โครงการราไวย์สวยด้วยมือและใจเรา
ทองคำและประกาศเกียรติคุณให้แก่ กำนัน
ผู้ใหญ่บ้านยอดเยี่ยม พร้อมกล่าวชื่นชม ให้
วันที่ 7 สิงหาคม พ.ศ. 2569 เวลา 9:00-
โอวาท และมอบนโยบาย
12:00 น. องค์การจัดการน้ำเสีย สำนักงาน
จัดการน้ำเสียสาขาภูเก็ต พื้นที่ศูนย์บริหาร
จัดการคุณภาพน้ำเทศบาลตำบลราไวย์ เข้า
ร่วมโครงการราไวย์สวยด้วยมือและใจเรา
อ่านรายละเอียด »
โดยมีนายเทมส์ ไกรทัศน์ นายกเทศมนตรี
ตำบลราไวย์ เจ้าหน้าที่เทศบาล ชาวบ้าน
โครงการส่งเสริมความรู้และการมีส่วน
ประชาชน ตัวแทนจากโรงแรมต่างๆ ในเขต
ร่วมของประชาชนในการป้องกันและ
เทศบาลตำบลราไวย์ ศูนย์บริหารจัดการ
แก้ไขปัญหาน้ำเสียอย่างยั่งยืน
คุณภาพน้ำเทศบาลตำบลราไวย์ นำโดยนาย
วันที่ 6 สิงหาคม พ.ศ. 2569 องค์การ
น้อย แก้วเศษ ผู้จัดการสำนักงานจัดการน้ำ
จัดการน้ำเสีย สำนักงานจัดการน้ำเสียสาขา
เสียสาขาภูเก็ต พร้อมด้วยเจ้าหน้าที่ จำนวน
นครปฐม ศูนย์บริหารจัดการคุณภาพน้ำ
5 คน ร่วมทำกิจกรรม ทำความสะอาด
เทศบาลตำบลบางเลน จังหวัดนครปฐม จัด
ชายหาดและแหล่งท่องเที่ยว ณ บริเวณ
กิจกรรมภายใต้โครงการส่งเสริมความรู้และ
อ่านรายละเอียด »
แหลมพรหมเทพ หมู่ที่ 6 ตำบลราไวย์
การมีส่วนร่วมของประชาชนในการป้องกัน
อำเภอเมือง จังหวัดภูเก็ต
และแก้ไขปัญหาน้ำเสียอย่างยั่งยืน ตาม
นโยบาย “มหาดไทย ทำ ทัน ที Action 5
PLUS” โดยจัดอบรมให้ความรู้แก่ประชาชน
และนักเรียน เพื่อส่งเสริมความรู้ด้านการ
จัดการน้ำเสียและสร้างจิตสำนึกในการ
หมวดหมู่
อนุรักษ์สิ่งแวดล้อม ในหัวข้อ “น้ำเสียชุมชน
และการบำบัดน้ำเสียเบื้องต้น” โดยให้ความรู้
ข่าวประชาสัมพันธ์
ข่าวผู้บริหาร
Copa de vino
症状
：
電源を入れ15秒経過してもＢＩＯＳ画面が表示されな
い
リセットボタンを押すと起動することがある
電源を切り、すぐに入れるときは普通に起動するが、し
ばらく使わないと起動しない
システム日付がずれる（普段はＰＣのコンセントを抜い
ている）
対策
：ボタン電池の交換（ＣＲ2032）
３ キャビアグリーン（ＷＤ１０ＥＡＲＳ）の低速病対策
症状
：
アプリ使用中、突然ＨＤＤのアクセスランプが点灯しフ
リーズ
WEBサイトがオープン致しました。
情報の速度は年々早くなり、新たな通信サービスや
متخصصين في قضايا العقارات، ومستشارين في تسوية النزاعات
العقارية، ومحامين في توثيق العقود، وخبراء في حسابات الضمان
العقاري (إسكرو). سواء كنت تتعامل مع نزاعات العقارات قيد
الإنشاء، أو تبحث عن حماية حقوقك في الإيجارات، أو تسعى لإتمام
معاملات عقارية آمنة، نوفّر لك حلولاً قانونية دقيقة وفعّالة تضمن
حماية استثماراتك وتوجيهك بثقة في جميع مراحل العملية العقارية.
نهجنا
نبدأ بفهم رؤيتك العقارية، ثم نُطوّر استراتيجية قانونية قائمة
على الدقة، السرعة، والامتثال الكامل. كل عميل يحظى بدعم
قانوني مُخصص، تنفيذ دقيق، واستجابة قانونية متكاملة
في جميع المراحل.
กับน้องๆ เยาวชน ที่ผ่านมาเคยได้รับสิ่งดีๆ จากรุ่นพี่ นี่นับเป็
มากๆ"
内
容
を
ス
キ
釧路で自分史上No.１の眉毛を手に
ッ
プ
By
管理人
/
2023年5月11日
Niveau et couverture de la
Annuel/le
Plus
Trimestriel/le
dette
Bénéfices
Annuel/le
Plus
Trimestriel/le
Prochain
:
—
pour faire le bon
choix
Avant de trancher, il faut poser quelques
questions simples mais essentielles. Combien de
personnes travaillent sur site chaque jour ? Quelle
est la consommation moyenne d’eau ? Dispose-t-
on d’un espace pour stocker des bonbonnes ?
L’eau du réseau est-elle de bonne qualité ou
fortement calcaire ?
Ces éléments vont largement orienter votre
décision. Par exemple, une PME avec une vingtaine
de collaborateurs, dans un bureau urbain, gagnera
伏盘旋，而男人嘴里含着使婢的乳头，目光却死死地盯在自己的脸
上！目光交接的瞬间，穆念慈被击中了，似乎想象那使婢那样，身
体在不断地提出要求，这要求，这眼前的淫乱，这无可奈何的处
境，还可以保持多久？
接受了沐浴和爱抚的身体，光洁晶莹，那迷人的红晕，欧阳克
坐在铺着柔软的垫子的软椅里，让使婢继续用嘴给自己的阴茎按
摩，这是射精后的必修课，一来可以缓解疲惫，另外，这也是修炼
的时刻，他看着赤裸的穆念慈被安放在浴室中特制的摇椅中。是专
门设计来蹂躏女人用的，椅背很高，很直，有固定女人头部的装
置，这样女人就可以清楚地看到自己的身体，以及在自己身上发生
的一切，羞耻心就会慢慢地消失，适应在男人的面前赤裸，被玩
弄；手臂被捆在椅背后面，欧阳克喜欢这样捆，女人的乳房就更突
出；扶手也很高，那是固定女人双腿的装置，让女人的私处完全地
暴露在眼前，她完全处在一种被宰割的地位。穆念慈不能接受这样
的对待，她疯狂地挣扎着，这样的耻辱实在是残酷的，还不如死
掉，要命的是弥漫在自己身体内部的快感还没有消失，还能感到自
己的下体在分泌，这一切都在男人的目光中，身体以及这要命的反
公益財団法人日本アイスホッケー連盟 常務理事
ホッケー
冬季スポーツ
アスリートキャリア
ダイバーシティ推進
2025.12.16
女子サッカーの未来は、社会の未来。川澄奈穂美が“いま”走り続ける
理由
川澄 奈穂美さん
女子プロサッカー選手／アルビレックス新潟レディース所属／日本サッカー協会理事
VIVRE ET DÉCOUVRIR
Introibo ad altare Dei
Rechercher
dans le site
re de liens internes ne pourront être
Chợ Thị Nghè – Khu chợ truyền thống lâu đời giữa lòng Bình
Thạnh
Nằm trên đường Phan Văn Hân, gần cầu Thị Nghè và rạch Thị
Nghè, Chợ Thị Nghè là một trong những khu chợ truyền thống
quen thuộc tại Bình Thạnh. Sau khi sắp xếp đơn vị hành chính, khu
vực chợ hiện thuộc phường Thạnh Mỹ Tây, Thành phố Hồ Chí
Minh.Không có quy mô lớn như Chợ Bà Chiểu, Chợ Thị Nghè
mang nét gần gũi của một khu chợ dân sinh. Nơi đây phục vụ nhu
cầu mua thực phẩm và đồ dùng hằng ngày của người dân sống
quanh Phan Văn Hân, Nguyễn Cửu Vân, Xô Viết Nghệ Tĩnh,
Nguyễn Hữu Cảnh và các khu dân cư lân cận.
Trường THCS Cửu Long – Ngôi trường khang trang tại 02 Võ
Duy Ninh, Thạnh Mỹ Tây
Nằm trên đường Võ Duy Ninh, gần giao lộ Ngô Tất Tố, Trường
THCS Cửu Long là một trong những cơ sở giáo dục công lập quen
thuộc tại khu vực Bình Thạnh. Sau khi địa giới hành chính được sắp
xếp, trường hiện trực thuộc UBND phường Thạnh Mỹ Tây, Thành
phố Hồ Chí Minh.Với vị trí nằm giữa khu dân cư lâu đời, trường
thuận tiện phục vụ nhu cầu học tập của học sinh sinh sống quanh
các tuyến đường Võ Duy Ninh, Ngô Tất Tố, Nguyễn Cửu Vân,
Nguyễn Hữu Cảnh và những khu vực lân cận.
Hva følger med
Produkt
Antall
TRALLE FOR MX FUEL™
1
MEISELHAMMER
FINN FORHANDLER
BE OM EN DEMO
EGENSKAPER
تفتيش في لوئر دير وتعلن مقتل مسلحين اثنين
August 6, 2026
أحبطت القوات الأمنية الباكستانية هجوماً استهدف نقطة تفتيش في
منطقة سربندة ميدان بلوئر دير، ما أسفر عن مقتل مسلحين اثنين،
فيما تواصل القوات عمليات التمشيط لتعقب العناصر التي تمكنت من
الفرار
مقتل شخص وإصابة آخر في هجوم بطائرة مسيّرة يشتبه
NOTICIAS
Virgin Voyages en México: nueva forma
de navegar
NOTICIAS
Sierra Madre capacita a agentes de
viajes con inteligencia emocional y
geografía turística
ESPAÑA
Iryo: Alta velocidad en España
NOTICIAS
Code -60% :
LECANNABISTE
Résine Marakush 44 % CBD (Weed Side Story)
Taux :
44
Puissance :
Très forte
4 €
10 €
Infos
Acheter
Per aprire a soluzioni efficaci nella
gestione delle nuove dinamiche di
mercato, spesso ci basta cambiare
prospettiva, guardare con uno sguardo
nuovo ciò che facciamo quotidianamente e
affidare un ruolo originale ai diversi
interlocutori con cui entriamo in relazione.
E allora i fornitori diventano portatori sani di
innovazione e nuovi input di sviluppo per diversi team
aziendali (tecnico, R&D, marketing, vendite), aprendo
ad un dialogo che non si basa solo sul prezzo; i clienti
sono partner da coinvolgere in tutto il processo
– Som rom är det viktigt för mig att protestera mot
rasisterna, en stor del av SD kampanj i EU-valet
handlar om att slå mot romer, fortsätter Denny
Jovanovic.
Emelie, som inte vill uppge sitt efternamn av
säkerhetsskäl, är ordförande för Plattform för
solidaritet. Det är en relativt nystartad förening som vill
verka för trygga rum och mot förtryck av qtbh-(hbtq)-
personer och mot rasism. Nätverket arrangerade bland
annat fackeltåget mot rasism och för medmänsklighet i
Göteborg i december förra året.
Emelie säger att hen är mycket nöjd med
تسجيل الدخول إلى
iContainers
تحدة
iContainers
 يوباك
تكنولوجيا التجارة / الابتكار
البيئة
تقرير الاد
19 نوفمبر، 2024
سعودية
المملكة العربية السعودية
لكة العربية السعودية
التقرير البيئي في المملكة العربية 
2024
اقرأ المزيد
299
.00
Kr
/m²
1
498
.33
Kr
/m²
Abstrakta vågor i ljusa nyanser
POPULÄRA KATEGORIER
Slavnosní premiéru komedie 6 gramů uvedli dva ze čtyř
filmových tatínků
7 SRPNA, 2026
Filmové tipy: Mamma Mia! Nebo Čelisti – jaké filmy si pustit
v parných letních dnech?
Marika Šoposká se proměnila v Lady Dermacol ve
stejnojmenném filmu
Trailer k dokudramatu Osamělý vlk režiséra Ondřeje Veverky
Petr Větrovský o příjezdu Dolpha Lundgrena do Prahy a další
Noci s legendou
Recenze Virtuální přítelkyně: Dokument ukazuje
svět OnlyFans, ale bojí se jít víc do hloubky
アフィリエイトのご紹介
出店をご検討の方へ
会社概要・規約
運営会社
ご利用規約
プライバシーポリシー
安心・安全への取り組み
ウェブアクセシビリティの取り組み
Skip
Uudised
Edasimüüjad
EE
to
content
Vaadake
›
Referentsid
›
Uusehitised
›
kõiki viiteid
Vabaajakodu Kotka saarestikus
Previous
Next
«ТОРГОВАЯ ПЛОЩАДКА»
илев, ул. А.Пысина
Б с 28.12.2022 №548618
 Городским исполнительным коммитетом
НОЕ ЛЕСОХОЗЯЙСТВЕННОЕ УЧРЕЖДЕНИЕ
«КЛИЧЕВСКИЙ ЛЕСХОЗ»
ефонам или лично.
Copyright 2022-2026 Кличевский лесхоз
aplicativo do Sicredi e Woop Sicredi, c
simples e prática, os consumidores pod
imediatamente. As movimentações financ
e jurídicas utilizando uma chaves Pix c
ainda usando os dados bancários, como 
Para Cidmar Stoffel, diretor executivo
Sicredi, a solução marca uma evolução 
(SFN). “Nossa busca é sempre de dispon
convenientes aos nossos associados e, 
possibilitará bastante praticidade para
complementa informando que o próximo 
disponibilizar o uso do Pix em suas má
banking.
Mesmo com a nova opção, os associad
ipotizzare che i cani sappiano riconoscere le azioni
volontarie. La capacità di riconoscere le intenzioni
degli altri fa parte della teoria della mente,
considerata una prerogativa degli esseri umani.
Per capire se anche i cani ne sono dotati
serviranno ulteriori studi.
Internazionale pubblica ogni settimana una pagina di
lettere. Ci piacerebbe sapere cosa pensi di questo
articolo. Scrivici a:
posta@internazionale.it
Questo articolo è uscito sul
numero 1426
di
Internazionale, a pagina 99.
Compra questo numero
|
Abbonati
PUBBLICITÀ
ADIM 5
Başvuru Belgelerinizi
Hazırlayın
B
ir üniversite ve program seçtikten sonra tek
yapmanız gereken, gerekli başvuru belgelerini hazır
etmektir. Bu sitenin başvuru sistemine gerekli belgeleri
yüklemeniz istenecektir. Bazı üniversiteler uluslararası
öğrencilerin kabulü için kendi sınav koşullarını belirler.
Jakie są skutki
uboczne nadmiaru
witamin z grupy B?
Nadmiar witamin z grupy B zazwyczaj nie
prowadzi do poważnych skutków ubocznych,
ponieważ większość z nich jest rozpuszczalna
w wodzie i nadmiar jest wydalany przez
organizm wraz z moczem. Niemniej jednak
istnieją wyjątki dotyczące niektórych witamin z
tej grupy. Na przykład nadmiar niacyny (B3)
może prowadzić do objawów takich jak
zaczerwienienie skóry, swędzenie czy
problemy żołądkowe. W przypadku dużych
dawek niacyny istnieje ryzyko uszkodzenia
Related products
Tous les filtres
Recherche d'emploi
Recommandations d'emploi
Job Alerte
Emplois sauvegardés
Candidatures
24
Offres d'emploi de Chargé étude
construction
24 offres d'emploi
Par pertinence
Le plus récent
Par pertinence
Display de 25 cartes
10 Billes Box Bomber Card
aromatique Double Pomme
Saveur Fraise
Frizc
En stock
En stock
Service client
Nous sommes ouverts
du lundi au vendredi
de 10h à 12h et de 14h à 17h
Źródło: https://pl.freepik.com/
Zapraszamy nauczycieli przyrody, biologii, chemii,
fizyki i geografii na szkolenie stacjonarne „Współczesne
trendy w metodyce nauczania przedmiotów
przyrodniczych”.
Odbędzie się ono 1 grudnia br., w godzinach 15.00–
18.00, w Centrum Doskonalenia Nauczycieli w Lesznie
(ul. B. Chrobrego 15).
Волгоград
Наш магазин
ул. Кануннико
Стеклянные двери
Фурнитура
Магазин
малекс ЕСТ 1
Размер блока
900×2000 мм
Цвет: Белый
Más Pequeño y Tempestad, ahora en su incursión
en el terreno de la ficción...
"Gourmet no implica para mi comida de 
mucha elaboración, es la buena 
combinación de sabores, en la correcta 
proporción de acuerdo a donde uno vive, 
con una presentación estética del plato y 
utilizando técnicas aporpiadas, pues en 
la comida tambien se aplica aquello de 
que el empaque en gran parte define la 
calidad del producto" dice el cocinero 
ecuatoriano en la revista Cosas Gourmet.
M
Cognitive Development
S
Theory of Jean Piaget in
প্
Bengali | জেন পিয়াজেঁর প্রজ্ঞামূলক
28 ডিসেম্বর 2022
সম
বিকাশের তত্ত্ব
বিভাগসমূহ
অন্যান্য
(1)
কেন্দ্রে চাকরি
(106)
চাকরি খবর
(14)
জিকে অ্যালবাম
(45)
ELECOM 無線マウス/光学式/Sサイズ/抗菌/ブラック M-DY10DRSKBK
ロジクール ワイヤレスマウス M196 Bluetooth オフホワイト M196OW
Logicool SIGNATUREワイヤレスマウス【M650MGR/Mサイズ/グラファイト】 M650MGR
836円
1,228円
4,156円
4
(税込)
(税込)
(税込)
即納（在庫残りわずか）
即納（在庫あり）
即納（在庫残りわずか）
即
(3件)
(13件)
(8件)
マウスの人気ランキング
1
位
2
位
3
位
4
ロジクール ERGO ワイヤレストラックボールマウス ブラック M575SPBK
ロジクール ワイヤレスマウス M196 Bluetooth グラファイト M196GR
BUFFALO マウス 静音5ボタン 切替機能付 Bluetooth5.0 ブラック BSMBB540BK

------

#### [Directions]
Please retype the data exactly as it stands, from its first line down to the line that contains "จัดการน้ำเสียสาขาภูเ", then stop.

#### [Response to the task]
โครงการราไวย์สวยด้วยมือและใจเรา
ทองคำและประกาศเกียรติคุณให้แก่ กำนัน
ผู้ใหญ่บ้านยอดเยี่ยม พร้อมกล่าวชื่นชม ให้
วันที่ 7 สิงหาคม พ.ศ. 2569 เวลา 9:00-
โอวาท และมอบนโยบาย
12:00 น. องค์การจัดการน้ำเสีย สำนักงาน
จัดการน้ำเสียสาขาภูเก็ต พื้นที่ศูนย์บริหาร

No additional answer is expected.